Measuring the network impact of COVID-19 will illuminate the Internet’s strengths and weak points and is a crucial step towards improving the Internet’s future resilience in the face of pandemics, natural disasters, large scale conflict, and terrorist attacks. The Internet is designed for resiliency, but large cloud and content providers have been avoiding public Internet exchange points and the public Internet in favor of private interconnection and private wide-area networks. This project will understand the impact of these decisions. The relative performance of these strategies under stress should play a critical role in informing future research, funding, and design of critical Internet infrastructure.

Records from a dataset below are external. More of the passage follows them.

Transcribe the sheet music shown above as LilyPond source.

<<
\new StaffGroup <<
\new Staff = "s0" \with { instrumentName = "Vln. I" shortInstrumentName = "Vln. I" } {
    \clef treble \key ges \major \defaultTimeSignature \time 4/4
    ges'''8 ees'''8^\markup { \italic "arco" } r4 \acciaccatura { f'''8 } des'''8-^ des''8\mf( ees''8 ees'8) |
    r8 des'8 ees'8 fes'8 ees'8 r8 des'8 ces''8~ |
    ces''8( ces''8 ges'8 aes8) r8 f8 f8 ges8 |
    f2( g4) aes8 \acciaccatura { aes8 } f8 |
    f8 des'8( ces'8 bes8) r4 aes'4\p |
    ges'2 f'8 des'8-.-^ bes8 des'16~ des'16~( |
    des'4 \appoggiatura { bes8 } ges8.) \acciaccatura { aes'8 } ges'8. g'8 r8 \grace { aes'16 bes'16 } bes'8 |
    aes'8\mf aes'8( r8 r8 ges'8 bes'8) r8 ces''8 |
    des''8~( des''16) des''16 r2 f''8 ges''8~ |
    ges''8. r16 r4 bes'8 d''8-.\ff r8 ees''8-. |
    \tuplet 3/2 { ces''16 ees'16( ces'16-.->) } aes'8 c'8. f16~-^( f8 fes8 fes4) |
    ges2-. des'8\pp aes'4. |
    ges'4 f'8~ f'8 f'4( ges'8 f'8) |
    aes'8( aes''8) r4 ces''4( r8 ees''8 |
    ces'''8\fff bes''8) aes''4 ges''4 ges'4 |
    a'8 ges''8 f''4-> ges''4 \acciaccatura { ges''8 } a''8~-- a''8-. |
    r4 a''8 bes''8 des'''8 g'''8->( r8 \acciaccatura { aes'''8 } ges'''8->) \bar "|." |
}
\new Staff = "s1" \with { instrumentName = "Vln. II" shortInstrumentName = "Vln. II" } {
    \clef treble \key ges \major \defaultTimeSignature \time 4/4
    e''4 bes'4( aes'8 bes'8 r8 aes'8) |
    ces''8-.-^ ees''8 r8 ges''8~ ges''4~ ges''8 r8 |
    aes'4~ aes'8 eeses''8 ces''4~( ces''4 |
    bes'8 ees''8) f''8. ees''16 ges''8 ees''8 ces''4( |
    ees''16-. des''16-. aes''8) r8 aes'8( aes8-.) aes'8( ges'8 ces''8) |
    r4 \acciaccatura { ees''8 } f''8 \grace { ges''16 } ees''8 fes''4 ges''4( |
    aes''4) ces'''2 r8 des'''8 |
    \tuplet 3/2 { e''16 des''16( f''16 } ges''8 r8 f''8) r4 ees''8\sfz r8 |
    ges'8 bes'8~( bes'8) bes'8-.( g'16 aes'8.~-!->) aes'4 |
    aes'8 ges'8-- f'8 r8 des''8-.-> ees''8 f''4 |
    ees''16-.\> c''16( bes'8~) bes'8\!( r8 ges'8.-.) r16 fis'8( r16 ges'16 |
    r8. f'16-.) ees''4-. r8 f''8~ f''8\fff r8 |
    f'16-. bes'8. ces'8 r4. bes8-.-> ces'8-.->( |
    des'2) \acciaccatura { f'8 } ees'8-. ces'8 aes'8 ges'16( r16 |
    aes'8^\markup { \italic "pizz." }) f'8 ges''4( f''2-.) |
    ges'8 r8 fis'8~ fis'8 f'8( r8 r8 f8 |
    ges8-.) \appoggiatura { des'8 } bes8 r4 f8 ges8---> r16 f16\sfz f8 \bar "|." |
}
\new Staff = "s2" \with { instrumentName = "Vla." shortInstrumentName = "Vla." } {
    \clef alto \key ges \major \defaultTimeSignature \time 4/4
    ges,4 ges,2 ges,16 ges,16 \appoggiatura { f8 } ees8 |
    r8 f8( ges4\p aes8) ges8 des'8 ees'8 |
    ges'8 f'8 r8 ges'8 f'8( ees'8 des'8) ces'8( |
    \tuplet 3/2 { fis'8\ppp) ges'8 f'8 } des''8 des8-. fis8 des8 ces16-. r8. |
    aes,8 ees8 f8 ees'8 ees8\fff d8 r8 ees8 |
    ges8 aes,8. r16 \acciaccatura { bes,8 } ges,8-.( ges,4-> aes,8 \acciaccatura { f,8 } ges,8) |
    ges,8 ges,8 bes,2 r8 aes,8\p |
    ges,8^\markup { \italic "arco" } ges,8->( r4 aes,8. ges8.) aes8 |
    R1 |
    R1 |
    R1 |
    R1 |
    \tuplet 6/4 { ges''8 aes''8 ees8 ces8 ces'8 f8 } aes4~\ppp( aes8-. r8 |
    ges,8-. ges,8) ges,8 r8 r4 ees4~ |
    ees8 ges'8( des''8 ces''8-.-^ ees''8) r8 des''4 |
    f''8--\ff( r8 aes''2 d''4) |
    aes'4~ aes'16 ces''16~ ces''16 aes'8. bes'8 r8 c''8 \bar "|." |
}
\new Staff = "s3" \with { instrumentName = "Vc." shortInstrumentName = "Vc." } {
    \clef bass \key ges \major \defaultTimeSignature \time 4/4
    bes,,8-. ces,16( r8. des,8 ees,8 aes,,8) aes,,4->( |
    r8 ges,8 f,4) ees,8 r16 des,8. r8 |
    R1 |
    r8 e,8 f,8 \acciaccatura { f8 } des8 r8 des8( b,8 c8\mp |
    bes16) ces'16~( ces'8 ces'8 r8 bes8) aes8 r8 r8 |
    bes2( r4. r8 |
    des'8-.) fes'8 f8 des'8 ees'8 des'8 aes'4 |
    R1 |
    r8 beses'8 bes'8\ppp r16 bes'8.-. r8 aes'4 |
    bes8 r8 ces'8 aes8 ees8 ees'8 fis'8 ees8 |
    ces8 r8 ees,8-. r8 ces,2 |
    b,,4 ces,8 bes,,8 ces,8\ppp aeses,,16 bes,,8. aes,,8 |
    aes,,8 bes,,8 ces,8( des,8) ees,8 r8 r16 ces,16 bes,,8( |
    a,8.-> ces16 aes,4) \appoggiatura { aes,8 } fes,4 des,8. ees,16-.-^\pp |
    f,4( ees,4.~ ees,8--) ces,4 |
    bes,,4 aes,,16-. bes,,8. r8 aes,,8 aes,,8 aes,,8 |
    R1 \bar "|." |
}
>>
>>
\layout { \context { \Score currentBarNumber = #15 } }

All of the data, measurement tools, and analysis code used for this study will be published to the greatest extent permitted by our affiliated organizations and prevailing data privacy regulations, with links to these artifacts posted at http://covid19-internet-resilience.github.io/. The goal is to keep these artifacts publicly available in perpetuity via free storage and cloud repositories, though the duration is subject to the availability of such resources. The tools and code will be maintained for as long as they remain useful for measuring Internet resilience.